Garton goes to the shelter to volunteer 2-3 times a week, and depending on whether there is an adoption event going on, she sometimes goes during the weekend.

On Mondays, the shelter is not open so Garton does lots of kennel cleaning and laundry. She also walks the dogs, washes the dishes, feeds the cats and helps out with adoption events. In addition, Garton holds dogs when they get shots and transports dogs to and from different shelters.

Garton’s favorite thing about volunteering at the shelter is when new dogs are brought in from Animal Control or from another pound, and seeing the transformation they go through once they get positive human affection.

“It’s awesome to see how a dog has been through so much and especially through humans,” Garton said. “A dog that has been neglected so much and hurt so much can still have hope and love us.

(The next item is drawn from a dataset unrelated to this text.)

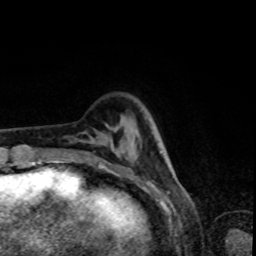
Breast MRI, one axial slice. Position 18 of 80 along the scan axis. Cropped to one breast. Dynamic contrast-enhanced series, time point 2 of 8 at this slice position (early post-contrast). 1.5 T. TE 4.2 ms, TR 7 ms. 2 mm slice thickness. 256 × 256 image matrix, field of view 160 × 160 mm. Female patient.
Structures marked on this image (semi-automatic segmentation, software-assisted and operator-edited):
- enhancing-tissue mask used for the functional tumour volume (all voxels passing the contrast-enhancement thresholds inside the analysis volume; usually the tumour): bounding box <96,136,126,174> (left, top, right, bottom; pixels)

I think that’s something humans have a really hard time doing so I just think it’s awesome that they can do that.”

The difficult days at the shelter are the days when dogs get returned for senseless reasons.

“[My least favorite days are when people bring a dog back saying] that they cry a lot or they are sick,” Garton said. “To me that’s the equivalent to taking a baby home from the hospital and bringing it back saying, ‘Well, it cries.’ Yeah, it’s a baby, it’ll do that. Or, ‘The baby is sick.’ You offered to take care of it, you take him to the doctor and make him better. I think those are just pointless reasons.”

The Gartons also foster dogs at their home, taking care of them as one of their own until they are at a more adoptable state. Since September 2012, they have taken in four dogs, including a pregnant one that later gave birth to five puppies.

Two dogs fostered by the Gartons last September were Jack and Jill, a pair of Beagle mixes found in a box on the side of a street downtown.

“Jill was older and definitely in charge of everything,” Garton said. “She was so sassy and she reminded me of myself, which is probably why I liked her so much.”

Volunteering makes Garton grateful for all that she has.

“Even though it’s not a homeless person that is living with me, there are still people and things out there that go through a lot more than I do,” Garton said.  “So God forbid I have a lot of homework; at least I’m not starving  [and] tied to a tree. It just really puts things into perspective.”

While Garton is attending college in Oklahoma, her parents will continue to foster dogs. She plans to visit the shelter on weekends when she comes home.

“Not only am I attached to the animals there but I’m also attached to the people [at Unleashed],” Garton said. “A lot of them are not near my age range and we have nothing in common at all, but we are all constantly there and we are all fighting for the same cause.”